'''

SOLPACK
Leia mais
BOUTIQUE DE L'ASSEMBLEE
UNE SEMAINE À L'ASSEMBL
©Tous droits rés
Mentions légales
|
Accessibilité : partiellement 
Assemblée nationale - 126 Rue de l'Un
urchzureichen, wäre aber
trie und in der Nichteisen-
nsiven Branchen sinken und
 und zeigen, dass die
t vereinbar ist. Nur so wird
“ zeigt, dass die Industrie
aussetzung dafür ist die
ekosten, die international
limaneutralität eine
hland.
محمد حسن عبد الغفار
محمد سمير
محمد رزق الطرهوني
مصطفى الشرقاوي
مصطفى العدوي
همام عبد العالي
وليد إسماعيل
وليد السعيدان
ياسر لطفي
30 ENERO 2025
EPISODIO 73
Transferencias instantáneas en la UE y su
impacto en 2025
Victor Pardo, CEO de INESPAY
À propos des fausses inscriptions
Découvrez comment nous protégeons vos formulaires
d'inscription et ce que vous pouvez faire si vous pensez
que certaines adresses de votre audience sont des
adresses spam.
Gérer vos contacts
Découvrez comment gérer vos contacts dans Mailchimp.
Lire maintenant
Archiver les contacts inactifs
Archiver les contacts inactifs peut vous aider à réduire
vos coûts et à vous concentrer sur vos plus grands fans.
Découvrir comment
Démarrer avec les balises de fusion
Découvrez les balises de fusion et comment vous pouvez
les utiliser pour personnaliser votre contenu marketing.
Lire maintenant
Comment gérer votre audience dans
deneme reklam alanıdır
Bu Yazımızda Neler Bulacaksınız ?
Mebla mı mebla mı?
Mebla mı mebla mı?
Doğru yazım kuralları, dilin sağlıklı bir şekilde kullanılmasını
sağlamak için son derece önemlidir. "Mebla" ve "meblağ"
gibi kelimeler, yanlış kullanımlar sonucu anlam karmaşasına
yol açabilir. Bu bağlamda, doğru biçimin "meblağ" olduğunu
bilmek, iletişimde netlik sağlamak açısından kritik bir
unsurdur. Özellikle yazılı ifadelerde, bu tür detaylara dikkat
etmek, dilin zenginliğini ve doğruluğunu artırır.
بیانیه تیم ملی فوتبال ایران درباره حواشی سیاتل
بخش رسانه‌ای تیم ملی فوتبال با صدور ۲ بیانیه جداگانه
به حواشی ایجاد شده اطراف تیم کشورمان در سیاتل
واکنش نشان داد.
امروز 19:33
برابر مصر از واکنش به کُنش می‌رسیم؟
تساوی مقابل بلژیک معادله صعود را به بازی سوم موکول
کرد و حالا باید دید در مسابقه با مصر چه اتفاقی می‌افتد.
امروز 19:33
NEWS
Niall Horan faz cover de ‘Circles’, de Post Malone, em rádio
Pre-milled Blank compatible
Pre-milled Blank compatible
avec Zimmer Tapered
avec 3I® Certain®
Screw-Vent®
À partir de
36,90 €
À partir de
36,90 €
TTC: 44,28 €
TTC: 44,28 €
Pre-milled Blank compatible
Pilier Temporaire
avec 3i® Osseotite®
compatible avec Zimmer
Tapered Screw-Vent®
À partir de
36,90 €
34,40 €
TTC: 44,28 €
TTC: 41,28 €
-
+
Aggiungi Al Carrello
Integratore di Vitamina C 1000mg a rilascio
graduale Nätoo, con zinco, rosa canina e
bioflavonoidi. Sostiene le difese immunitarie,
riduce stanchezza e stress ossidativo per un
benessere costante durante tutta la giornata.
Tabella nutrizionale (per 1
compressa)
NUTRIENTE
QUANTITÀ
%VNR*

'''
'''

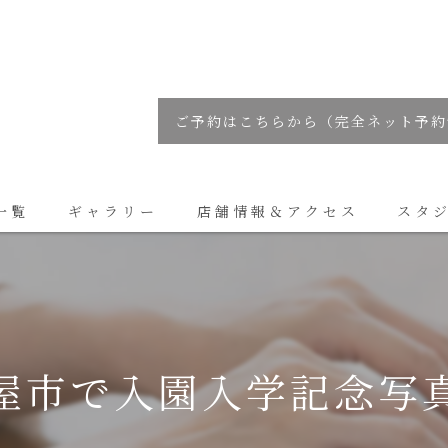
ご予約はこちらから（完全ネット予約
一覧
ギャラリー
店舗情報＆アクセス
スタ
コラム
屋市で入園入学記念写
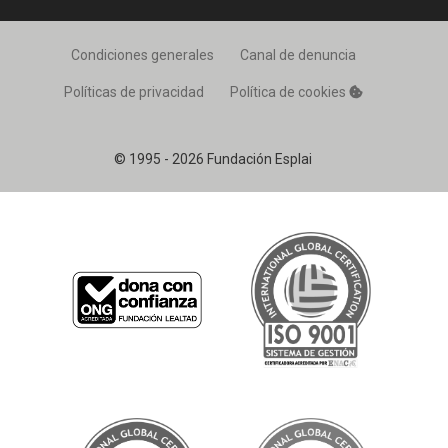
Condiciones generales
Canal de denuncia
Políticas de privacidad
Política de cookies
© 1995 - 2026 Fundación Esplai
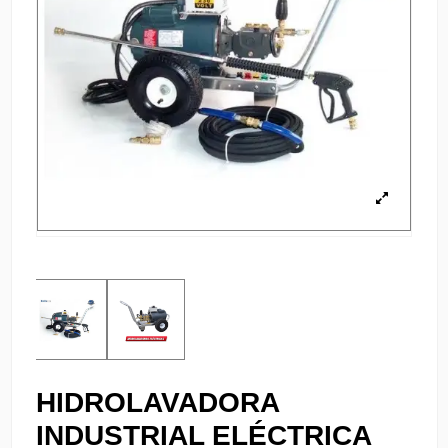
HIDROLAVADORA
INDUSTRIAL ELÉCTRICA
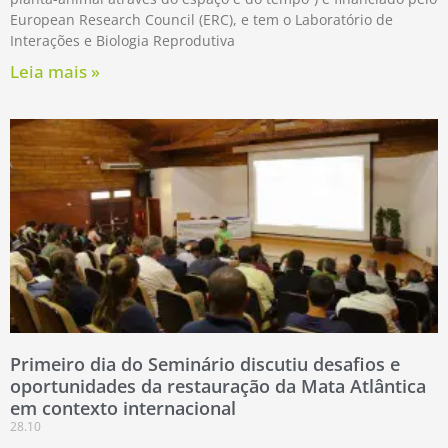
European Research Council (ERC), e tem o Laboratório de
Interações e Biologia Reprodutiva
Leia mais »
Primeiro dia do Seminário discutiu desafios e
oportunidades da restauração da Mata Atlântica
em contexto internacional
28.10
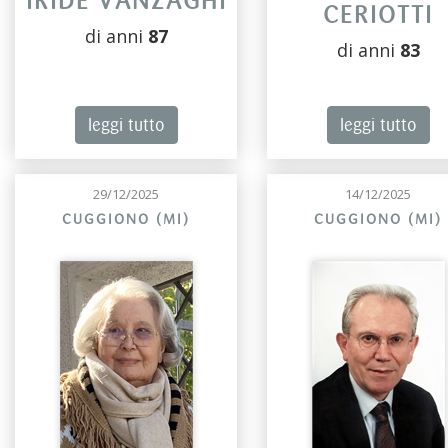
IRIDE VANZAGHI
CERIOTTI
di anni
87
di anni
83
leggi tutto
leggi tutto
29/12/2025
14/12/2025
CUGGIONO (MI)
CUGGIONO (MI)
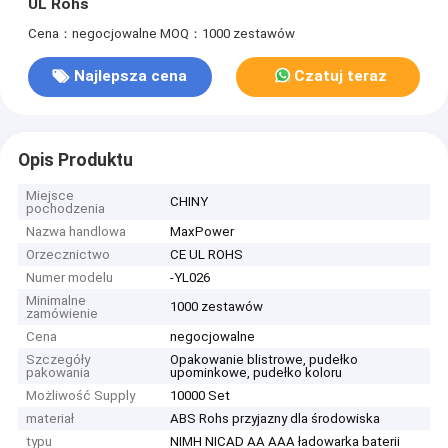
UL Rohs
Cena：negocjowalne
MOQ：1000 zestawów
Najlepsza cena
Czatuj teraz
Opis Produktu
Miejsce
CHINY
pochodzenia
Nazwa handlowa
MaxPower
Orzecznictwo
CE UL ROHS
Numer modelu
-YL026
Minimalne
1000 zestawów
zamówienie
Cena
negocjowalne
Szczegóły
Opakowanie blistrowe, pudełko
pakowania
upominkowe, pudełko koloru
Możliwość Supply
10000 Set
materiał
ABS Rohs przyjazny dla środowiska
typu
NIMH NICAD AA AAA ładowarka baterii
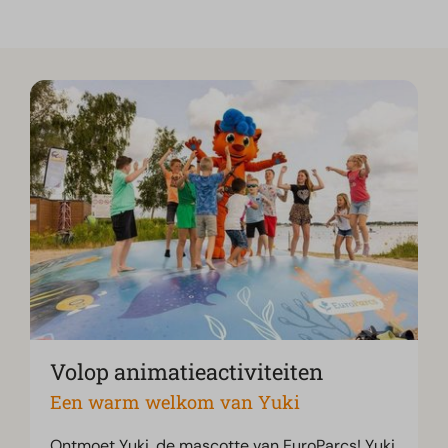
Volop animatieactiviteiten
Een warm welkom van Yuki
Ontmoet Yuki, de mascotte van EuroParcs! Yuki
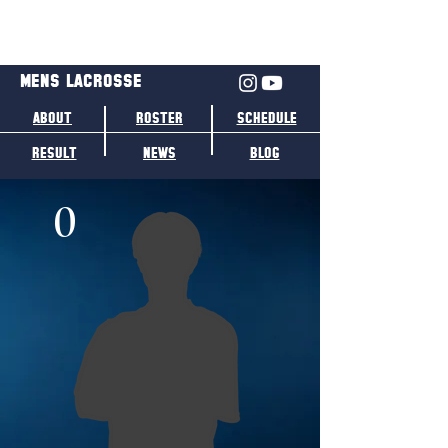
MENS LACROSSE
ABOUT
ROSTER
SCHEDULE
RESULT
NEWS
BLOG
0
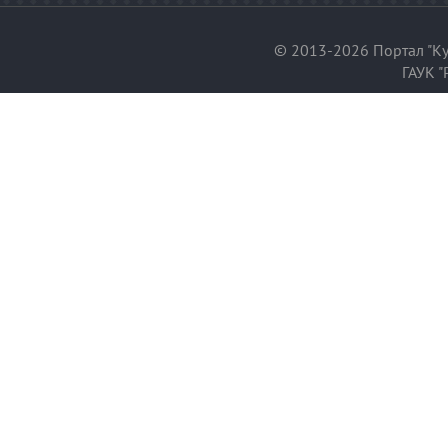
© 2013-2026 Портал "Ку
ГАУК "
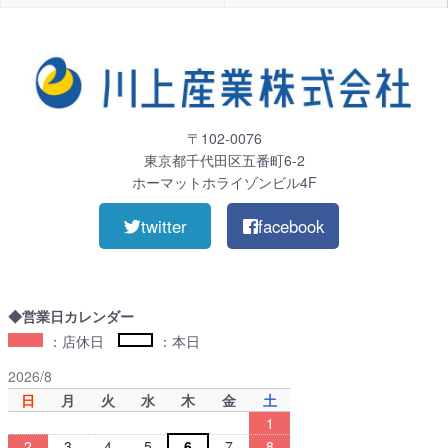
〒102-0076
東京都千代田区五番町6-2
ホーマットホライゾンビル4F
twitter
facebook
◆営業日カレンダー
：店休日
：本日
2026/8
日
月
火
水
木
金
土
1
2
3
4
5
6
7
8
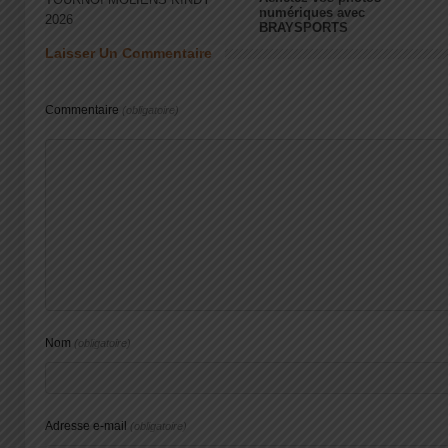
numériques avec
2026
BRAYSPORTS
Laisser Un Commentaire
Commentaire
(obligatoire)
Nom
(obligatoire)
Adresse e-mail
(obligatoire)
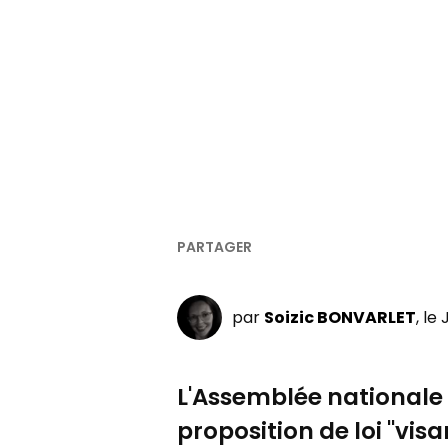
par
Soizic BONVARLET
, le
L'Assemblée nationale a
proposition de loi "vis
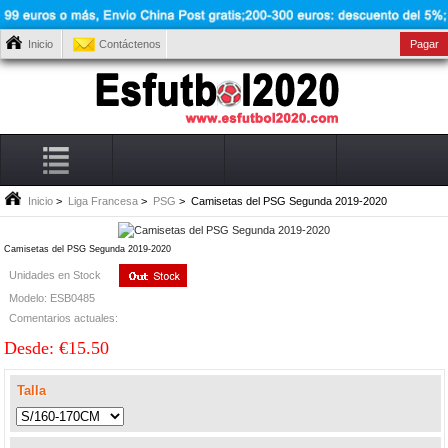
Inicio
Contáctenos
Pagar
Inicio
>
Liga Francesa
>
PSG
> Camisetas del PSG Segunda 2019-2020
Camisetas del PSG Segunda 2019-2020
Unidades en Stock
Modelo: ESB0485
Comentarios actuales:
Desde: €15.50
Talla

'''
'''

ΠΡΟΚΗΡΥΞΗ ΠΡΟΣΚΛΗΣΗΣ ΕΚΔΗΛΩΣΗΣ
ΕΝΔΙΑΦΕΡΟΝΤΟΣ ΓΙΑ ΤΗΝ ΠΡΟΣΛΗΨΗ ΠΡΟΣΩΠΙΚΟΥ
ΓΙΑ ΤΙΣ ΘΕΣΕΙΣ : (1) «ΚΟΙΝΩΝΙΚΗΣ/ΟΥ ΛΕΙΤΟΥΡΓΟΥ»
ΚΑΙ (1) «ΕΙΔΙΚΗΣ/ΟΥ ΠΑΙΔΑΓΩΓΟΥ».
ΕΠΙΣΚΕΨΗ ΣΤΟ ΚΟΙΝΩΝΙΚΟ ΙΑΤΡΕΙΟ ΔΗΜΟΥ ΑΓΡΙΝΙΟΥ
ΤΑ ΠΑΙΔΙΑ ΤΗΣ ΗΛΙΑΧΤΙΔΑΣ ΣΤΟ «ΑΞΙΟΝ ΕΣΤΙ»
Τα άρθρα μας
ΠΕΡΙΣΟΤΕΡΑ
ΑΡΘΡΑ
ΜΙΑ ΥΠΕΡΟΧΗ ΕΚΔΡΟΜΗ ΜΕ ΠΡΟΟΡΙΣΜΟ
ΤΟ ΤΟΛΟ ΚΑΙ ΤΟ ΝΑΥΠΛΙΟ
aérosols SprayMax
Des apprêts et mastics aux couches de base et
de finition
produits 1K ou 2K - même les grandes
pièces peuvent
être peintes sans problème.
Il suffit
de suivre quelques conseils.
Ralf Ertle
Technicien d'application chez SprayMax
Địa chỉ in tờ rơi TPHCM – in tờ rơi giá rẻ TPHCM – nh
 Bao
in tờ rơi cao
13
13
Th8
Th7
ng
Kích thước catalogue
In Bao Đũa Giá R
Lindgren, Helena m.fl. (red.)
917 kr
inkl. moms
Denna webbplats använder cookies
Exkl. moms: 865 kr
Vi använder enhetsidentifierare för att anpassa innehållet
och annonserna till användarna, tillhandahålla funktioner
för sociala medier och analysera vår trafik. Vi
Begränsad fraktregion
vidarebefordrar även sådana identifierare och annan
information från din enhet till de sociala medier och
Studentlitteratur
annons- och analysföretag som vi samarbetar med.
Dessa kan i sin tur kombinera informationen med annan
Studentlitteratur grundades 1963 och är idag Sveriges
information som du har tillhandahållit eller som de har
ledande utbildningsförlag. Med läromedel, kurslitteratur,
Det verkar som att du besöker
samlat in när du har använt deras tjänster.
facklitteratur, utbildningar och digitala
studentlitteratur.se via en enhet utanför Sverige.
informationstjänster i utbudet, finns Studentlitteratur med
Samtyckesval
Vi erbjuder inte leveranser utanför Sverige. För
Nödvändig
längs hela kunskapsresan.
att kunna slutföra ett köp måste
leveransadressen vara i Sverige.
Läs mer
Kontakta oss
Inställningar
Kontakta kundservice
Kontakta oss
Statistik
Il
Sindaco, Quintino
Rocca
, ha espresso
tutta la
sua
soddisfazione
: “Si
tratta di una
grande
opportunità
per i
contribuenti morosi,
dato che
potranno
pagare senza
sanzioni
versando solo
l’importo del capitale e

'''

How to complete this task: Please go through the data above and copy each line that has the word "dilin".

Task response:
Doğru yazım kuralları, dilin sağlıklı bir şekilde kullanılmasını
etmek, dilin zenginliğini ve doğruluğunu artırır.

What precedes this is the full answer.